Q1. What are the key challenges in ML from a data systems perspective? Can you provide a concrete example of something that is missing or needs new solutions?

Luna: Despite the effectiveness and promise, the success of ML solutions comes with a price: high-quality results require enormous training examples. For example, Google showed that even after providing 300 million images to train a deep learning image recognition model, no flattening of the learning curve was observed. Collecting so many training data presents a big challenge for some of the data problems, especially data integration and data cleaning.

Data integration has been aiming to seamlessly integrate data from many data sources, such as millions or even billions of web sources. These sources observe more or less different schemas to describe a domain, represent the same entity using more or less different attribute values, format the data in different ways, and provide data with various characteristics. Even more, the data are evolving over time! To integrate data without compromising the quality, we need to supply a large volume of training data for each data source, possibly for each domain and each data type, and we need to update the training examples over time. This is why supervised training, in spite of its huge success in many other domains, appears to be infeasible for data integration, and for a long time researchers have been focusing on optimization or unsupervised learning to solve the integration problem. Similar problems are present for data cleaning, since there are so many different ways to make mistakes.
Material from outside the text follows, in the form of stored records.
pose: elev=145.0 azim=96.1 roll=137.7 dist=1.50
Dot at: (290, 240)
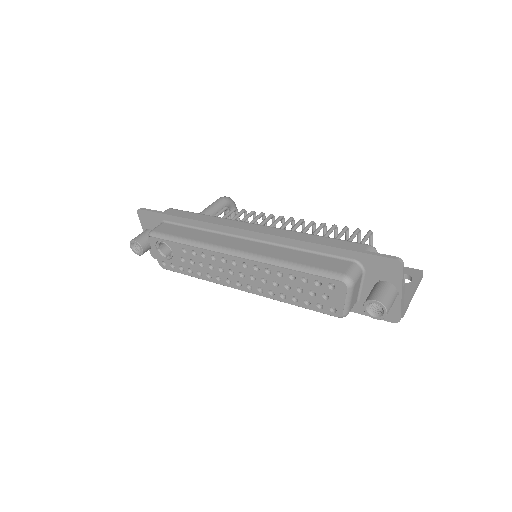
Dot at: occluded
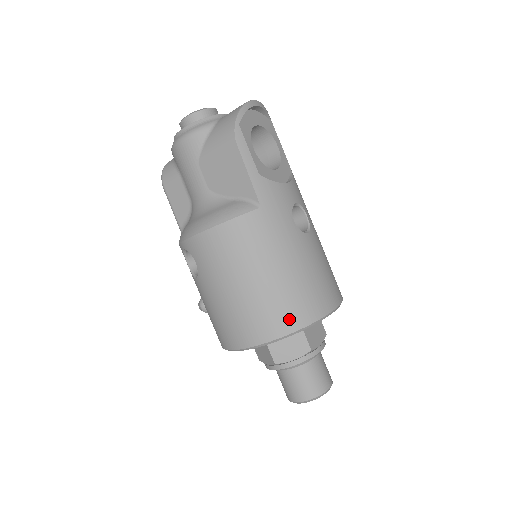
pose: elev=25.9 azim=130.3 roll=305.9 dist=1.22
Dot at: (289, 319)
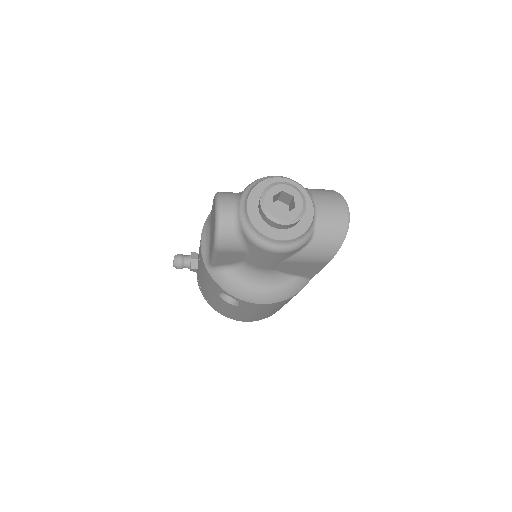
Dot at: occluded
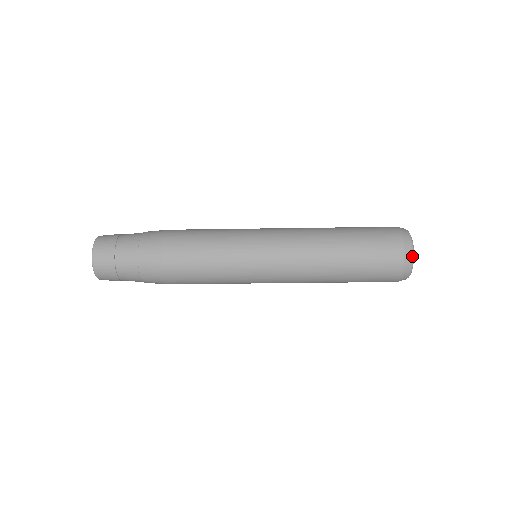
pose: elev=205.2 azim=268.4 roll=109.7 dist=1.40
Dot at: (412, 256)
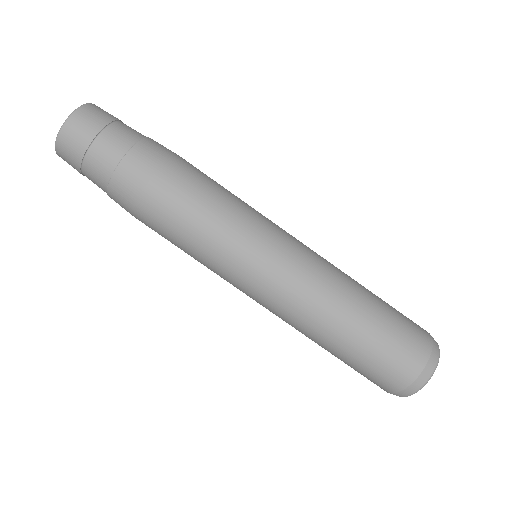
Dot at: occluded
In my mind, the real breakthrough for data integration and cleaning will happen when we are able to find an effective way to apply supervised learning for millions of data sources and data domains. To achieve this goal, we shall resort to all related techniques, such as applying active learning to generate the most useful training labels, applying transitive learning to transfer the model we have trained on one data source to a new data source, and applying reinforcement learning to balance exploration and exploitation. All of these require seamlessly combining human and machine, also called human in the loop. However, it should not be a system that facilitates human, such as data scientists, to easily ask for labels and apply training; instead, it should be a system that treats machines, labelers, and data scientists all as resources, and allocates the resources in a way aiming for best long-term effectiveness.
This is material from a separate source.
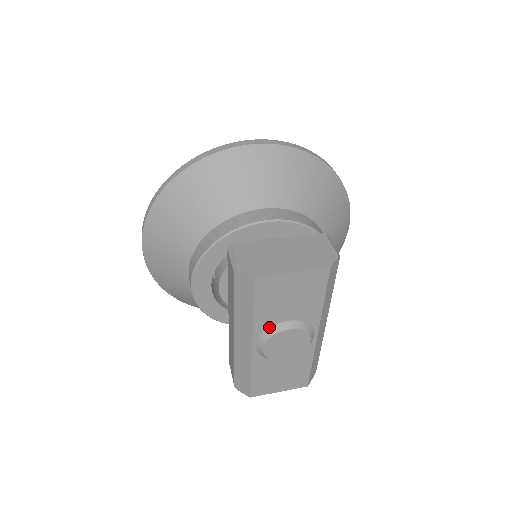
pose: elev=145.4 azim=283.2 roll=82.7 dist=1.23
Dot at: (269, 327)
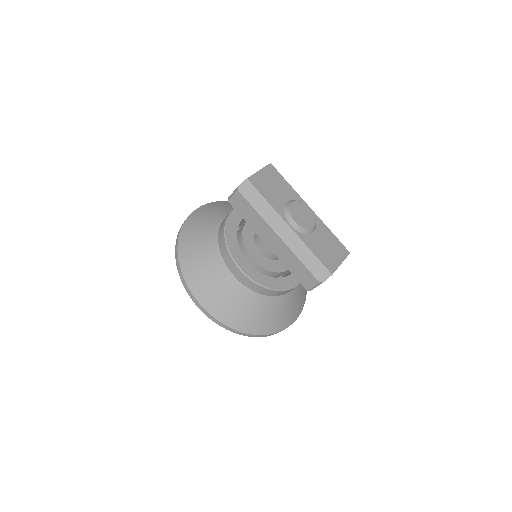
Dot at: (283, 209)
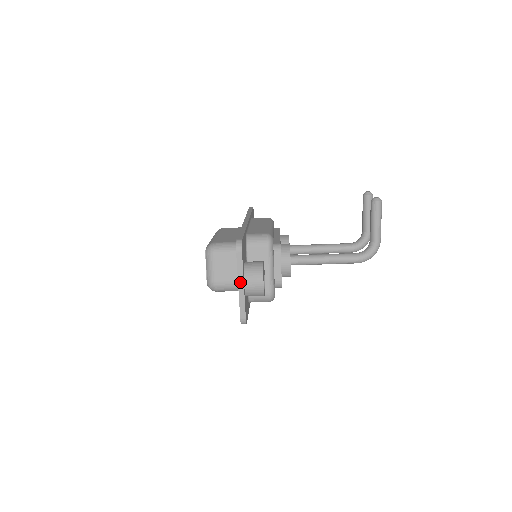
Alkis: At a high level, one can look at an ML system as a dataflow: training data comes in to the trainer to generate a model, and the latter is fed serving data to generate predictions online. Hence, it is interesting to consider the bottlenecks of this dataflow and ask how it can be optimized using techniques from data management and query processing. At the same time, it is equally important to consider the end points of this dataflow, namely the training and serving data, because, at the end of the day, fast training and serving are immaterial if the data is wrong. In this space, there are many interesting problems in data modeling, tracking, analysis, validation, cleaning, and I think that data-management research can offer interesting solutions.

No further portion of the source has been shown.